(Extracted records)

※

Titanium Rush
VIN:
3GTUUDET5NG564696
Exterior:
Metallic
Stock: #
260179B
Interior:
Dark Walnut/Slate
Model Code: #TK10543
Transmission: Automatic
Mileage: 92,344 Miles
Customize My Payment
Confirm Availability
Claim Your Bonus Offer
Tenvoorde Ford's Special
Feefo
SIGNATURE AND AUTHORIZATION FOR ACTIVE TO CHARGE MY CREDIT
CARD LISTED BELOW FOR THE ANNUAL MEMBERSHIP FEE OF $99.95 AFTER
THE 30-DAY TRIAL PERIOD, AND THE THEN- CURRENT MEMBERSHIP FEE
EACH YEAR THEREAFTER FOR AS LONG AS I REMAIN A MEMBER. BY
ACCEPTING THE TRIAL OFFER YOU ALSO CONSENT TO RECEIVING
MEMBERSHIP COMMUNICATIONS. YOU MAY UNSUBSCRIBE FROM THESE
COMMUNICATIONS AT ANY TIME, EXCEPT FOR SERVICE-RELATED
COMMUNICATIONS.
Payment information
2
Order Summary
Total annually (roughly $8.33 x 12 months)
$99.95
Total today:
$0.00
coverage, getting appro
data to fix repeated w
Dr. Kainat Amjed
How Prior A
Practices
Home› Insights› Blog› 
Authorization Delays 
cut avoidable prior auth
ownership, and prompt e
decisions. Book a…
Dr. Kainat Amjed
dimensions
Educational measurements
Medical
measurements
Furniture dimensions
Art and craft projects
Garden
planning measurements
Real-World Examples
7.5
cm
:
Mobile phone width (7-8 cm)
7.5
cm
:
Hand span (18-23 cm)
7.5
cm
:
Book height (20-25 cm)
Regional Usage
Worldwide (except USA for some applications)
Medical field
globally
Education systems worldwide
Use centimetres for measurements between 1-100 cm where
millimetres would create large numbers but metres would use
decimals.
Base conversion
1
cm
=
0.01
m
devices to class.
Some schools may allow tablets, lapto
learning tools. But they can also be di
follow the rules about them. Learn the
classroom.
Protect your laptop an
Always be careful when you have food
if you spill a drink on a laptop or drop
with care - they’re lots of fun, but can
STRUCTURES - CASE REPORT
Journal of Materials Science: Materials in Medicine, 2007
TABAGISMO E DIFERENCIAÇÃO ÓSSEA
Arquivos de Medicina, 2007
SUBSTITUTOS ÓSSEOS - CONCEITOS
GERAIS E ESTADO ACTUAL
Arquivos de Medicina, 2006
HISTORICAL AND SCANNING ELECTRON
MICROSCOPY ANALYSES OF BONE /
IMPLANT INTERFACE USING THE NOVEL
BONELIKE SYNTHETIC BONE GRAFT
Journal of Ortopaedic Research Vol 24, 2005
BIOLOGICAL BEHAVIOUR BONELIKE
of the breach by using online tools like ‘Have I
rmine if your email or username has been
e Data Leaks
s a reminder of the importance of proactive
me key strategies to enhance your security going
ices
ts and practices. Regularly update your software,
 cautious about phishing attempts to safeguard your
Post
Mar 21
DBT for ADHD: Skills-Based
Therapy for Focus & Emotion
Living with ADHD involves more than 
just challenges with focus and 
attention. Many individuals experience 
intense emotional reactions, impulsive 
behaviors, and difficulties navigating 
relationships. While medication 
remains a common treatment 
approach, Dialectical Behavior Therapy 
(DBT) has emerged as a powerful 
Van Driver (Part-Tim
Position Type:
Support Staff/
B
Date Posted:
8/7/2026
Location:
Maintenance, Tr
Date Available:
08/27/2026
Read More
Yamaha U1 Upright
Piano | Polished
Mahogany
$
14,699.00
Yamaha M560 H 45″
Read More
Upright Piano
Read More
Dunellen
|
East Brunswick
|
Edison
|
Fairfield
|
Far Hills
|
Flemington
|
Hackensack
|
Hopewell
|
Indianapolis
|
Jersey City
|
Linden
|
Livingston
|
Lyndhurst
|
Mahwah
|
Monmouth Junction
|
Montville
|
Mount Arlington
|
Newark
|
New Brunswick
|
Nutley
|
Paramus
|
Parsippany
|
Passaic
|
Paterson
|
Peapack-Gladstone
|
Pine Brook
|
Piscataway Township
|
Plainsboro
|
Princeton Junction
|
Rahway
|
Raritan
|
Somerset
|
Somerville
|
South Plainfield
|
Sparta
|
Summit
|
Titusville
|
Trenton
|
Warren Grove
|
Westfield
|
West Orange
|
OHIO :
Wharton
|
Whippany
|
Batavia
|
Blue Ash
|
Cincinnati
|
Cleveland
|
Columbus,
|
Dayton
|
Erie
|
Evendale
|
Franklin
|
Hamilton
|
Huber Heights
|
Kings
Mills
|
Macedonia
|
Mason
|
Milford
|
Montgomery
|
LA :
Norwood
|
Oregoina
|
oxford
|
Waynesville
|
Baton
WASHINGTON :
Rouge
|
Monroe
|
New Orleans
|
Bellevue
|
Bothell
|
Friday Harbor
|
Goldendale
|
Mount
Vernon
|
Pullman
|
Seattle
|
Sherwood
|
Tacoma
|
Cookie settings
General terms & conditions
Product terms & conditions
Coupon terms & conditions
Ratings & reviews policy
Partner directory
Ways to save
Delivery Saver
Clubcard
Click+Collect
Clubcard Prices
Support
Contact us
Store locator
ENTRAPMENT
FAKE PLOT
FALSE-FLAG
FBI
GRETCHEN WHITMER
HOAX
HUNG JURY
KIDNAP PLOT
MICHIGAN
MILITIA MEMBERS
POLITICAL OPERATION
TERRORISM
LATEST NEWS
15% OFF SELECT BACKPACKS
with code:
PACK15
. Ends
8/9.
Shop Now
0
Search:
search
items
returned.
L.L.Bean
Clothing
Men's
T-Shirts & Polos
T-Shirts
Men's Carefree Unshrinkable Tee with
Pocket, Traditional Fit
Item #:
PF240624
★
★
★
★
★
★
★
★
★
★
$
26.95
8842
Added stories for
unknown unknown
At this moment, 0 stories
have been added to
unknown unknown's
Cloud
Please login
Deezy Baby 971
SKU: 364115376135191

※

What the task asks: Retype every record without alteration.

Answer area:
Titanium Rush
VIN:
3GTUUDET5NG564696
Exterior:
Metallic
Stock: #
260179B
Interior:
Dark Walnut/Slate
Model Code: #TK10543
Transmission: Automatic
Mileage: 92,344 Miles
Customize My Payment
Confirm Availability
Claim Your Bonus Offer
Tenvoorde Ford's Special
Feefo
SIGNATURE AND AUTHORIZATION FOR ACTIVE TO CHARGE MY CREDIT
CARD LISTED BELOW FOR THE ANNUAL MEMBERSHIP FEE OF $99.95 AFTER
THE 30-DAY TRIAL PERIOD, AND THE THEN- CURRENT MEMBERSHIP FEE
EACH YEAR THEREAFTER FOR AS LONG AS I REMAIN A MEMBER. BY
ACCEPTING THE TRIAL OFFER YOU ALSO CONSENT TO RECEIVING
MEMBERSHIP COMMUNICATIONS. YOU MAY UNSUBSCRIBE FROM THESE
COMMUNICATIONS AT ANY TIME, EXCEPT FOR SERVICE-RELATED
COMMUNICATIONS.
Payment information
2
Order Summary
Total annually (roughly $8.33 x 12 months)
$99.95
Total today:
$0.00
coverage, getting appro
data to fix repeated w
Dr. Kainat Amjed
How Prior A
Practices
Home› Insights› Blog› 
Authorization Delays 
cut avoidable prior auth
ownership, and prompt e
decisions. Book a…
Dr. Kainat Amjed
dimensions
Educational measurements
Medical
measurements
Furniture dimensions
Art and craft projects
Garden
planning measurements
Real-World Examples
7.5
cm
:
Mobile phone width (7-8 cm)
7.5
cm
:
Hand span (18-23 cm)
7.5
cm
:
Book height (20-25 cm)
Regional Usage
Worldwide (except USA for some applications)
Medical field
globally
Education systems worldwide
Use centimetres for measurements between 1-100 cm where
millimetres would create large numbers but metres would use
decimals.
Base conversion
1
cm
=
0.01
m
devices to class.
Some schools may allow tablets, lapto
learning tools. But they can also be di
follow the rules about them. Learn the
classroom.
Protect your laptop an
Always be careful when you have food
if you spill a drink on a laptop or drop
with care - they’re lots of fun, but can
STRUCTURES - CASE REPORT
Journal of Materials Science: Materials in Medicine, 2007
TABAGISMO E DIFERENCIAÇÃO ÓSSEA
Arquivos de Medicina, 2007
SUBSTITUTOS ÓSSEOS - CONCEITOS
GERAIS E ESTADO ACTUAL
Arquivos de Medicina, 2006
HISTORICAL AND SCANNING ELECTRON
MICROSCOPY ANALYSES OF BONE /
IMPLANT INTERFACE USING THE NOVEL
BONELIKE SYNTHETIC BONE GRAFT
Journal of Ortopaedic Research Vol 24, 2005
BIOLOGICAL BEHAVIOUR BONELIKE
of the breach by using online tools like ‘Have I
rmine if your email or username has been
e Data Leaks
s a reminder of the importance of proactive
me key strategies to enhance your security going
ices
ts and practices. Regularly update your software,
 cautious about phishing attempts to safeguard your
Post
Mar 21
DBT for ADHD: Skills-Based
Therapy for Focus & Emotion
Living with ADHD involves more than 
just challenges with focus and 
attention. Many individuals experience 
intense emotional reactions, impulsive 
behaviors, and difficulties navigating 
relationships. While medication 
remains a common treatment 
approach, Dialectical Behavior Therapy 
(DBT) has emerged as a powerful 
Van Driver (Part-Tim
Position Type:
Support Staff/
B
Date Posted:
8/7/2026
Location:
Maintenance, Tr
Date Available:
08/27/2026
Read More
Yamaha U1 Upright
Piano | Polished
Mahogany
$
14,699.00
Yamaha M560 H 45″
Read More
Upright Piano
Read More
Dunellen
|
East Brunswick
|
Edison
|
Fairfield
|
Far Hills
|
Flemington
|
Hackensack
|
Hopewell
|
Indianapolis
|
Jersey City
|
Linden
|
Livingston
|
Lyndhurst
|
Mahwah
|
Monmouth Junction
|
Montville
|
Mount Arlington
|
Newark
|
New Brunswick
|
Nutley
|
Paramus
|
Parsippany
|
Passaic
|
Paterson
|
Peapack-Gladstone
|
Pine Brook
|
Piscataway Township
|
Plainsboro
|
Princeton Junction
|
Rahway
|
Raritan
|
Somerset
|
Somerville
|
South Plainfield
|
Sparta
|
Summit
|
Titusville
|
Trenton
|
Warren Grove
|
Westfield
|
West Orange
|
OHIO :
Wharton
|
Whippany
|
Batavia
|
Blue Ash
|
Cincinnati
|
Cleveland
|
Columbus,
|
Dayton
|
Erie
|
Evendale
|
Franklin
|
Hamilton
|
Huber Heights
|
Kings
Mills
|
Macedonia
|
Mason
|
Milford
|
Montgomery
|
LA :
Norwood
|
Oregoina
|
oxford
|
Waynesville
|
Baton
WASHINGTON :
Rouge
|
Monroe
|
New Orleans
|
Bellevue
|
Bothell
|
Friday Harbor
|
Goldendale
|
Mount
Vernon
|
Pullman
|
Seattle
|
Sherwood
|
Tacoma
|
Cookie settings
General terms & conditions
Product terms & conditions
Coupon terms & conditions
Ratings & reviews policy
Partner directory
Ways to save
Delivery Saver
Clubcard
Click+Collect
Clubcard Prices
Support
Contact us
Store locator
ENTRAPMENT
FAKE PLOT
FALSE-FLAG
FBI
GRETCHEN WHITMER
HOAX
HUNG JURY
KIDNAP PLOT
MICHIGAN
MILITIA MEMBERS
POLITICAL OPERATION
TERRORISM
LATEST NEWS
15% OFF SELECT BACKPACKS
with code:
PACK15
. Ends
8/9.
Shop Now
0
Search:
search
items
returned.
L.L.Bean
Clothing
Men's
T-Shirts & Polos
T-Shirts
Men's Carefree Unshrinkable Tee with
Pocket, Traditional Fit
Item #:
PF240624
★
★
★
★
★
★
★
★
★
★
$
26.95
8842
Added stories for
unknown unknown
At this moment, 0 stories
have been added to
unknown unknown's
Cloud
Please login
Deezy Baby 971
SKU: 364115376135191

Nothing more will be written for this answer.